12 years ago, April 1st 2008 No: 14 Msg: #31379  
B Posts: 151
1) The Secret by Rhonda Byrne - it is all about the power of positive thinking.

2) Just bought Anna Karenina by Leo Tolstoy - it is about a woman who seemed to have everything but still feel empty - longing for love and in the path of self-destruction. The book is also about a man striving for contentment and meaning to his life, a self-portrait of the writer himself. Reply to this

12 years ago, April 1st 2008 No: 15 Msg: #31386  
B Posts: 228
I love to read and I generally tend towards non-fiction or culture/travel based material (what can I say, I can't get enough of it!). Currently I'm reading The Best American Travel Writing (I might be butchering the name slightly) which is a collection of short stories/essays about travel. I am also doing a course in mind-body-spirit training (I am a certified PT and group fitness instructor and have to keep up my certifications) which is actually quite interesting, I must admit.

Johanna, I read the secret and while some of it seemed to me a bit much, I thought the general idea was great and it was definitely motivating.

My favorite book that I've read recently and possibly ever: Eat Pray Love. I think I'd read it again and again if I could! Reply to this

12 years ago, April 1st 2008 No: 16 Msg: #31392  
I am currently reading The Far Pavillions by M.M.Kaye - it's a great story set in India during the British Raj. Very real and engaging. Reply to this

12 years ago, April 1st 2008 No: 17 Msg: #31404  
B Posts: 30
I also have the habit of reading 2 books at the same time.
Currently reading:
1. Eat, Pray, Love – Elizabeth Gilbert
The book is divided into 3 equal parts. The first part is about her pursuit of pleasure in Italy, the second about her search of spirituality in an ashram in India and the third is about her trying to find the balance of both in Bali.

2. The Glass Palace – Amitav Ghosh
A story about love in a world in transition, spread across 3 generations throughout Burma and India.
Reply to this

12 years ago, April 1st 2008 No: 18 Msg: #31415  
I read The Glass Palace too Ievy. It gave me a good insight into how the current situation in Burma came about.

Mel Reply to this

12 years ago, April 2nd 2008 No: 19 Msg: #31427  
I'm currently reading The Lemon Tree, about Palestine-Israel. It's a true story about a house built by a Palestinian family, and the Jewish family that lived there after the Palestinians were forced out, and the relationship that formed between the two families. It's a really good read. Reply to this

12 years ago, April 4th 2008 No: 20 Msg: #31611  
I found a gem book. For anyone travelling Thailand, Cambodia, Vietnam, Loas, Malaysia, Singapore, Mongolia, China who may have a leaning towards the spiritual quest.

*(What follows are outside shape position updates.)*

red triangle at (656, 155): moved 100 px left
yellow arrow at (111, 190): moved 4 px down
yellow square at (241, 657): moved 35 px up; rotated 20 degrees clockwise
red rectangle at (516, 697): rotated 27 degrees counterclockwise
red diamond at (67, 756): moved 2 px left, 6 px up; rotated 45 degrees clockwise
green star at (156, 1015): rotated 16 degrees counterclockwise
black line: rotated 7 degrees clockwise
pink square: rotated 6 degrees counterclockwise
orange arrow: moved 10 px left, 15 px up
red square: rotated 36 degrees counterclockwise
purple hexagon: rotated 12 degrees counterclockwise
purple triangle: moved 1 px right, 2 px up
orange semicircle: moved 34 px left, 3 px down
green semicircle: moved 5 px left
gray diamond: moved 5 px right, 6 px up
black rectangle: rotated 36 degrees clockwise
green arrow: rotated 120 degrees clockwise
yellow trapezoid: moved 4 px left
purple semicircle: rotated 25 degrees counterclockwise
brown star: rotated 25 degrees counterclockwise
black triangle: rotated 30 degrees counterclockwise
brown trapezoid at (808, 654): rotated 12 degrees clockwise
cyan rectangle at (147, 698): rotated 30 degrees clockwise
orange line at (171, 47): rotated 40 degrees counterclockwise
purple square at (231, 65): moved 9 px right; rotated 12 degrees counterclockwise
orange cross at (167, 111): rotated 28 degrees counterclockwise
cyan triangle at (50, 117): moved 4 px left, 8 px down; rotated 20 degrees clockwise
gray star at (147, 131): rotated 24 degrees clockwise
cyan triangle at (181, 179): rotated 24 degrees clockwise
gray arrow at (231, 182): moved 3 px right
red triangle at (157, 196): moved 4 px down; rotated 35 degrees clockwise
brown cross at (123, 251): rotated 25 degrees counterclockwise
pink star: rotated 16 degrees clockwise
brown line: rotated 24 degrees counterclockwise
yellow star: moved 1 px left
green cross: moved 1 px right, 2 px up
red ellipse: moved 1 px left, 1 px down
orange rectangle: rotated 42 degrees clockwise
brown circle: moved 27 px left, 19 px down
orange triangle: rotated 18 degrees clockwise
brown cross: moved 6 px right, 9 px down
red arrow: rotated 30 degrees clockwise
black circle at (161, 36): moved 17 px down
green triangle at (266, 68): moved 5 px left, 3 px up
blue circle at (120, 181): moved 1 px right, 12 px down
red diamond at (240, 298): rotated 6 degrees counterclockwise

A FORTUNE TELLER TOLD ME by Tiziano Terzani An Italian journalist who back in 1977 in Hong Kong visits a random fortune teller that told him in 1993 he will die in a plane crash. 16 years pass and its still on his mind he might die. He lives in and around Indochina and needs to get around, but in those days overland travel was still a big no no, or brought curious attention to boarder guards. The book is fascinating, it gives his real accounts of these countries back then, what really happened between countries governments, post Khmer rouge, Vietcong...he meets the most fascinating people and he is very honest about his views on this changing world. One book I shall actually post home!